### Records for this task
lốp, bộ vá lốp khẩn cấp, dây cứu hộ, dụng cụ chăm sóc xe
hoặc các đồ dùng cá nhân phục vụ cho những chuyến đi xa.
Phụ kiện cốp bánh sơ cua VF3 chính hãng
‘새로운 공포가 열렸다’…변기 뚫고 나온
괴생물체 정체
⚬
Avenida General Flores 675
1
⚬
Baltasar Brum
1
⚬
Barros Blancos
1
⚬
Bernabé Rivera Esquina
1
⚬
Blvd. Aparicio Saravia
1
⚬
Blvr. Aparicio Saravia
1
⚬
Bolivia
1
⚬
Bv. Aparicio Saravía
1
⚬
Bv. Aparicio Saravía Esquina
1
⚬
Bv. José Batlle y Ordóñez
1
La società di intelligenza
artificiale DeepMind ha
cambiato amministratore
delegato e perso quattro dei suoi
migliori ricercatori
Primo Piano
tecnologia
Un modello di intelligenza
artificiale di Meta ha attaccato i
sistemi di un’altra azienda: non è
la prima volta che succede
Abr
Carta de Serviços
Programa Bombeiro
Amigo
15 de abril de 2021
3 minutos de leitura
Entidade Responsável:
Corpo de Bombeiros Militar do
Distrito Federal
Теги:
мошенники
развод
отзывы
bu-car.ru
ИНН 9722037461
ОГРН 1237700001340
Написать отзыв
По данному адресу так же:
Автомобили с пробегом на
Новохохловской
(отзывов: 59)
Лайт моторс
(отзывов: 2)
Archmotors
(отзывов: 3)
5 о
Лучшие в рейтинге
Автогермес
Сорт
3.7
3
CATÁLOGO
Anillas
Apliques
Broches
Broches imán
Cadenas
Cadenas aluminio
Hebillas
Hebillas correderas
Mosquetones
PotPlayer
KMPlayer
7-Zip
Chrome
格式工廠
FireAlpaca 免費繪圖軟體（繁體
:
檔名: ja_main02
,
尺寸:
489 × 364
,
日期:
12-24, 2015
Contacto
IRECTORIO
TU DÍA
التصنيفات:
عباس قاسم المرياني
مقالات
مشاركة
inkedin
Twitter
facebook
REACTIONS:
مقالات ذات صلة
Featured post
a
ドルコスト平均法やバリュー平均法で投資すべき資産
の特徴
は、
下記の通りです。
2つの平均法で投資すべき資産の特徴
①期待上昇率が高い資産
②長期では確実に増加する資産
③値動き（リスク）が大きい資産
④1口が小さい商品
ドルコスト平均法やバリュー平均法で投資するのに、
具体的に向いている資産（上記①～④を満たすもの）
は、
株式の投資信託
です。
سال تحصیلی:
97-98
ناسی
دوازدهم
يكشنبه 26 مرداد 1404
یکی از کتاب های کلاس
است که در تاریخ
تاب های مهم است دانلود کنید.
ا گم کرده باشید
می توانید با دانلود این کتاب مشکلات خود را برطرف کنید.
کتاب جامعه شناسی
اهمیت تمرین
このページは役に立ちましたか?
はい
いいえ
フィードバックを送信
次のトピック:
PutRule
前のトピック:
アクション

### Written task
Once you reach the line with "Bv. Aparicio Saravía Esquina" in the data above, copy it and every line after it exactly, up to and including the line with "ا گم کرده باشید".

### Exercise result
Bv. Aparicio Saravía Esquina
1
⚬
Bv. José Batlle y Ordóñez
1
La società di intelligenza
artificiale DeepMind ha
cambiato amministratore
delegato e perso quattro dei suoi
migliori ricercatori
Primo Piano
tecnologia
Un modello di intelligenza
artificiale di Meta ha attaccato i
sistemi di un’altra azienda: non è
la prima volta che succede
Abr
Carta de Serviços
Programa Bombeiro
Amigo
15 de abril de 2021
3 minutos de leitura
Entidade Responsável:
Corpo de Bombeiros Militar do
Distrito Federal
Теги:
мошенники
развод
отзывы
bu-car.ru
ИНН 9722037461
ОГРН 1237700001340
Написать отзыв
По данному адресу так же:
Автомобили с пробегом на
Новохохловской
(отзывов: 59)
Лайт моторс
(отзывов: 2)
Archmotors
(отзывов: 3)
5 о
Лучшие в рейтинге
Автогермес
Сорт
3.7
3
CATÁLOGO
Anillas
Apliques
Broches
Broches imán
Cadenas
Cadenas aluminio
Hebillas
Hebillas correderas
Mosquetones
PotPlayer
KMPlayer
7-Zip
Chrome
格式工廠
FireAlpaca 免費繪圖軟體（繁體
:
檔名: ja_main02
,
尺寸:
489 × 364
,
日期:
12-24, 2015
Contacto
IRECTORIO
TU DÍA
التصنيفات:
عباس قاسم المرياني
مقالات
مشاركة
inkedin
Twitter
facebook
REACTIONS:
مقالات ذات صلة
Featured post
a
ドルコスト平均法やバリュー平均法で投資すべき資産
の特徴
は、
下記の通りです。
2つの平均法で投資すべき資産の特徴
①期待上昇率が高い資産
②長期では確実に増加する資産
③値動き（リスク）が大きい資産
④1口が小さい商品
ドルコスト平均法やバリュー平均法で投資するのに、
具体的に向いている資産（上記①～④を満たすもの）
は、
株式の投資信託
です。
سال تحصیلی:
97-98
ناسی
دوازدهم
يكشنبه 26 مرداد 1404
یکی از کتاب های کلاس
است که در تاریخ
تاب های مهم است دانلود کنید.
ا گم کرده باشید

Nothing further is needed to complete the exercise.